_EXERCISE TASKS:_
[1] According to the court excerpt, on what date did the court grant Toyota's petition for coordination?
[2] Copy the records word for word, starting with their first line and going on through the line with "genus: Blechnum", including both of those lines.

The following month, Toyota filed a petition to add Pruchnik’s case to the JCCP and a proof of service showing it served Mardirossian with the petition. (See Cal. Rules of Court, rule 3.544.) At that time, there were 21 pending cases in the JCCP. In Toyota’s petition, which was unopposed, Toyota argued Pruchnik’s case “relate[d] to the same basic alleged product liability defect that vehicles manufactured by Toyota and purchased by plaintiffs have a propensity to experience [unintended acceleration].” It asserted that “[m]ost of the [unintended acceleration] actions do not allege a specific defect but assert that unintended acceleration is caused by alleged defects in Toyota’s floor mats, accelerator pedals, and/or electronic throttle control systems . . . and other components.” Toyota argued that coordination would allow the parties to “refer to a uniform work product” rather than recreate it case by case and engage in duplicative discovery and motion practice. In particular, Toyota asserted “[c]oordination can curtail duplicative discovery on a variety of subjects including, for example, whether Toyota’s [electronic] throttle control system is defective and causes ‘unintended acceleration.’ ”

On August 17, 2018, the court granted Toyota’s petition for coordination and added Pruchnik’s action to the JCCP. Toyota filed the notice of entry of order granting the coordination petition on October 15, 2018. Pruchnik claims he was not *5 notified of the petition, the grant of the petition, or what it meant for his case.

Once added to the JCCP, Pruchnik’s case was subject to a court-ordered Intensive Settlement Process (ISP), consisting of an informal settlement conference and then, if necessary, a formal mediation. During the ISP, “all pretrial, discovery and related activity” was stayed until the Settlement Special Master certified the parties had complied with ISP requirements.

On October 5, 2018, Pruchnik formally substituted attorney Norman Shaw for his original counsel Mardirossian. Shaw signed the substitution form on September 17, and Mardirossian signed on September 28.

Two years later, in October 2020, the Settlement Special Master notified the court that Pruchnik’s case completed the ISP, leading the case to be transferred back to the court for trial and the stay on discovery lifted.

In February 2021, Pruchnik filed a status report stating he would “renew his discovery request that his retained embedded software engineer experts be provided access to the Toyota vehicle software code room in order to analyze and evaluate embedded software codes related to this case as has been previously allowed in other cases” in the JCCP and MDL. In August 2021, the parties submitted a joint status report stating “[t]he parties have worked out a stipulation concerning the use of source code materials at trial and Toyota’s counsel is finalizing the stipulation and will provide it to plaintiff’s counsel for review and then provide it to the Court.”

In September 2022 the parties informed the court they had settled.

_RECORDS FOR THIS EXERCISE:_
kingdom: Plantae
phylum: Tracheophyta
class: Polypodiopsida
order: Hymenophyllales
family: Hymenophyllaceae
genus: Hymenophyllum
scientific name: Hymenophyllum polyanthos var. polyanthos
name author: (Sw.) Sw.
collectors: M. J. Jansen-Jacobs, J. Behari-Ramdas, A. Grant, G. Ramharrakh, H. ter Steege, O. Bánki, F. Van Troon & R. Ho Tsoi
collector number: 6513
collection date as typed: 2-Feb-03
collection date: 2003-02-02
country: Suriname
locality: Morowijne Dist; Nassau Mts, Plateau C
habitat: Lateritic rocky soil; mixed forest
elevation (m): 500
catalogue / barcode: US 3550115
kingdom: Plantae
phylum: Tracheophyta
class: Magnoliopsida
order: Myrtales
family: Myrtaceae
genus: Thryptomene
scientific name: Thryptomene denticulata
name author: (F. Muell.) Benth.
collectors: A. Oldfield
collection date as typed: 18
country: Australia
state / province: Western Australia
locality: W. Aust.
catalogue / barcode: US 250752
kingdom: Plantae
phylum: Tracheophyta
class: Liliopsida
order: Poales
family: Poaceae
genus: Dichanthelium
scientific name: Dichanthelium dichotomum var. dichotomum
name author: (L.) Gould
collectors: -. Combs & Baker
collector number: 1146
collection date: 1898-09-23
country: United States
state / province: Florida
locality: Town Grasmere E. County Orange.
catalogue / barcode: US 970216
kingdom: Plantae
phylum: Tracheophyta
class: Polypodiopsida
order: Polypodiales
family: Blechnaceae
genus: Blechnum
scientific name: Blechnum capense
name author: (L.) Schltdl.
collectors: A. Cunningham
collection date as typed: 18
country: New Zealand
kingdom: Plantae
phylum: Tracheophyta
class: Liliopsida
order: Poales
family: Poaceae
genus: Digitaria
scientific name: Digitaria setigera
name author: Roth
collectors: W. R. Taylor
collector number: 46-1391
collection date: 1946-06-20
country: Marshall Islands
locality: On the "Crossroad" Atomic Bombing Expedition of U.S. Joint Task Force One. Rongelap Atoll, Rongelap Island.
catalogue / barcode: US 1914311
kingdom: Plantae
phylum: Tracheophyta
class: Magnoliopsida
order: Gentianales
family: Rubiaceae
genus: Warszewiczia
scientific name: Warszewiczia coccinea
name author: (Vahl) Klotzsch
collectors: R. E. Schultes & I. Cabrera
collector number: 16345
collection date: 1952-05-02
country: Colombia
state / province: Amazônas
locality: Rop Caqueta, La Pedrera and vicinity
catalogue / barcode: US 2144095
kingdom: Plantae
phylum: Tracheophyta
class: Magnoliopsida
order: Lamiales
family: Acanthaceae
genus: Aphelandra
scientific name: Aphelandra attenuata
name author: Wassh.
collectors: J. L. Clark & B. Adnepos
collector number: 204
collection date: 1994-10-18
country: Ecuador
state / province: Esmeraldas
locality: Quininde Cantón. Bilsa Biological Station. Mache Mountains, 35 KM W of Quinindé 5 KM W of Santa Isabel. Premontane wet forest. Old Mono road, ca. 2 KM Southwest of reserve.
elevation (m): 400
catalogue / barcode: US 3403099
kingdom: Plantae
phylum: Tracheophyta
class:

_RESPONSE LIST:_
[1] August 17, 2018.

[2]
kingdom: Plantae
phylum: Tracheophyta
class: Polypodiopsida
order: Hymenophyllales
family: Hymenophyllaceae
genus: Hymenophyllum
scientific name: Hymenophyllum polyanthos var. polyanthos
name author: (Sw.) Sw.
collectors: M. J. Jansen-Jacobs, J. Behari-Ramdas, A. Grant, G. Ramharrakh, H. ter Steege, O. Bánki, F. Van Troon & R. Ho Tsoi
collector number: 6513
collection date as typed: 2-Feb-03
collection date: 2003-02-02
country: Suriname
locality: Morowijne Dist; Nassau Mts, Plateau C
habitat: Lateritic rocky soil; mixed forest
elevation (m): 500
catalogue / barcode: US 3550115
kingdom: Plantae
phylum: Tracheophyta
class: Magnoliopsida
order: Myrtales
family: Myrtaceae
genus: Thryptomene
scientific name: Thryptomene denticulata
name author: (F. Muell.) Benth.
collectors: A. Oldfield
collection date as typed: 18
country: Australia
state / province: Western Australia
locality: W. Aust.
catalogue / barcode: US 250752
kingdom: Plantae
phylum: Tracheophyta
class: Liliopsida
order: Poales
family: Poaceae
genus: Dichanthelium
scientific name: Dichanthelium dichotomum var. dichotomum
name author: (L.) Gould
collectors: -. Combs & Baker
collector number: 1146
collection date: 1898-09-23
country: United States
state / province: Florida
locality: Town Grasmere E. County Orange.
catalogue / barcode: US 970216
kingdom: Plantae
phylum: Tracheophyta
class: Polypodiopsida
order: Polypodiales
family: Blechnaceae
genus: Blechnum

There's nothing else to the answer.